Stephen Yadvish, owner of Yachtfish Marine, was by far the most adamant at the outset of events that he would not cave in to PSA’s demands, and specifically not pay attorney’s fees. In the end he paid the attorney’s fees, and undisclosed penalty and made some serious and costly upgrades to both his Yachtfish yard named by the Intent to Sue letter and to his xxxx yard in Port Orchard, which was not under any immediate threat. Both yards are having StormwateRx systems installed.


What’s more, Yadvish said “Both Bob Beckman and the lawyer from Smith and Lowney were very good to work with. You always have to negotiate, otherwise the only people who win are the lawyers.” Not surprisingly, Yadvish now questions yards that haven’t installed the environmental equipment he has.


It’s clear that the yards with treatment systems and a pass from PSA are upping the pressure on those without. That’s the whole level playing field thing. It could be good news for the environment, but really bad news for boaters if yards start closing.


Of all the yards receiving Letter Bombs, the most unlikely one seems to have been Yarrow Bay. Owner Dennis Bortko explained that even though their toxic levels were among the lowest of all boatyards, their paperwork wasn’t up to snuff. The yard didn’t even sand or paint boat bottoms. Yarrow Bay will give up its permit, pay a small fine, pay some attorney’s fees and move on.

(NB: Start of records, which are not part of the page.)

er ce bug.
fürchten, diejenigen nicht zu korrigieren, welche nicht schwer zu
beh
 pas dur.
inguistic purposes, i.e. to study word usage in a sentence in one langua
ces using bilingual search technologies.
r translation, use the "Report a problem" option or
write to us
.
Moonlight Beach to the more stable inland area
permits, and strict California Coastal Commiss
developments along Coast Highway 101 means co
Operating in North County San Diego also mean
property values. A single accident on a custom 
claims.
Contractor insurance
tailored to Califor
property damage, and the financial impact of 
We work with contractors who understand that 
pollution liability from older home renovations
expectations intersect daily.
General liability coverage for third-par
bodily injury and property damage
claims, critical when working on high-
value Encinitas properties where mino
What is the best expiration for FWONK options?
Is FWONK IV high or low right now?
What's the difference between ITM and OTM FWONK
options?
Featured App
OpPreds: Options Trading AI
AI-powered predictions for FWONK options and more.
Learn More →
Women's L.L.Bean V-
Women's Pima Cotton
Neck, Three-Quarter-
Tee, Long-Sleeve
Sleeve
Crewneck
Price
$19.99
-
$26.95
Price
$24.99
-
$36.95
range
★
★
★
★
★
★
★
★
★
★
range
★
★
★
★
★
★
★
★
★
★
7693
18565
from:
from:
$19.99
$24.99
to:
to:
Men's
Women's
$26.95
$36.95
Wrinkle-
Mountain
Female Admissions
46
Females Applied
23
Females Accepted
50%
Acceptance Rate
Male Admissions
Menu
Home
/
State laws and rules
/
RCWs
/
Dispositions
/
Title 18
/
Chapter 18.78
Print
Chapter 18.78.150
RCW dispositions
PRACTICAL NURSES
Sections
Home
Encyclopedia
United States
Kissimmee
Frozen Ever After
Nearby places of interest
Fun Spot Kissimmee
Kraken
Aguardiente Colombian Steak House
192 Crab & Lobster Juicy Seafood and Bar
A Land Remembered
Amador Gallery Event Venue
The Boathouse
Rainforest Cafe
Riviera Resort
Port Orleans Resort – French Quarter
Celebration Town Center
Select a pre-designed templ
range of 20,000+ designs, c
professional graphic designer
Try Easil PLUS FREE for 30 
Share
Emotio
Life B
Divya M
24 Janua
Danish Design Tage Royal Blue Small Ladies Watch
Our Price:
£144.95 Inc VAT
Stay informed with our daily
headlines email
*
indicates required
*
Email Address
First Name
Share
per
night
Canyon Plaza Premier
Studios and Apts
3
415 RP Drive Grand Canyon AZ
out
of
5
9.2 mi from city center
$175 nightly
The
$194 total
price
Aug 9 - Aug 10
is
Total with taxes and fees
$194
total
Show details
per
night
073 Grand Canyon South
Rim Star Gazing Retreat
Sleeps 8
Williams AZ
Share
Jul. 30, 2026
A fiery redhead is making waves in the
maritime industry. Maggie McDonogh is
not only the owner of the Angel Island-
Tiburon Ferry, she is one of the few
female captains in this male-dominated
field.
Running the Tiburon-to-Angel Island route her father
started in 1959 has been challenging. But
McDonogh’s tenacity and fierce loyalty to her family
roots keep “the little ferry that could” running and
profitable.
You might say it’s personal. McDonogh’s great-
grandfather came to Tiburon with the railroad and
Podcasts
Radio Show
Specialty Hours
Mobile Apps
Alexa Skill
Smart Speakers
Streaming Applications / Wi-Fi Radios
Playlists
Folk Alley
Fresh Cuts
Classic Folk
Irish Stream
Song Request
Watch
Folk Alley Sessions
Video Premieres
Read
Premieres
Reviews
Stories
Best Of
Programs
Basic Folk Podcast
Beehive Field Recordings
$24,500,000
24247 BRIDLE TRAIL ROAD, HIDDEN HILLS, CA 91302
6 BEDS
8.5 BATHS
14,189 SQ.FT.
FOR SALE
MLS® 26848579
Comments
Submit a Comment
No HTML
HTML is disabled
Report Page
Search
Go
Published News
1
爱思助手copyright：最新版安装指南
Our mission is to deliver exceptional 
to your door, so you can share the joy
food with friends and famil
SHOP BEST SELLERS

But it doesn’t leave a very good feeling about the whole process. “They were totally off base with us.”


The Fallout Future


Now that this bombing mission is complete, the cleanup begins. The yards are still in business. Everyone’s waiting for Ecology’s new numbers to come out on April 21st. These new numbers are determined from both an AKART (All Known and Reasonable Technology) study and a study of acceptable pollution levels. Those two views of the problem are both employed in coming with up with the numbers.


After a public comment period and revisions, the new permits will be issued. After that, according to Gary Bailey of Ecology, there can be appeals to the Pollution Control Hearing Board. “Last time that took six months,” Bailey says.


I think we can expect to seem some attorneys involved, and not dressed in hazmat suits.


There is one thing that absolutely everyone is agreed upon and eager to see happen, i.e. the end of toxic bottom paint. “It’s coming,” Bailey says. Maybe then everyone can have a great big party at one of the boatyards.


We’ll keep an eye on it, but I promise some lighter reading next month.


Good Flotsam, Good Jetsam


While PSA and NMTA and yards and Ecology were all fussing about .03% of the copper, the Washington State Senate was doing something about the 40% that apparently comes from brake pads. SB 6557 passed, which means that copper brake pads will be phased out in the state starting in 2014.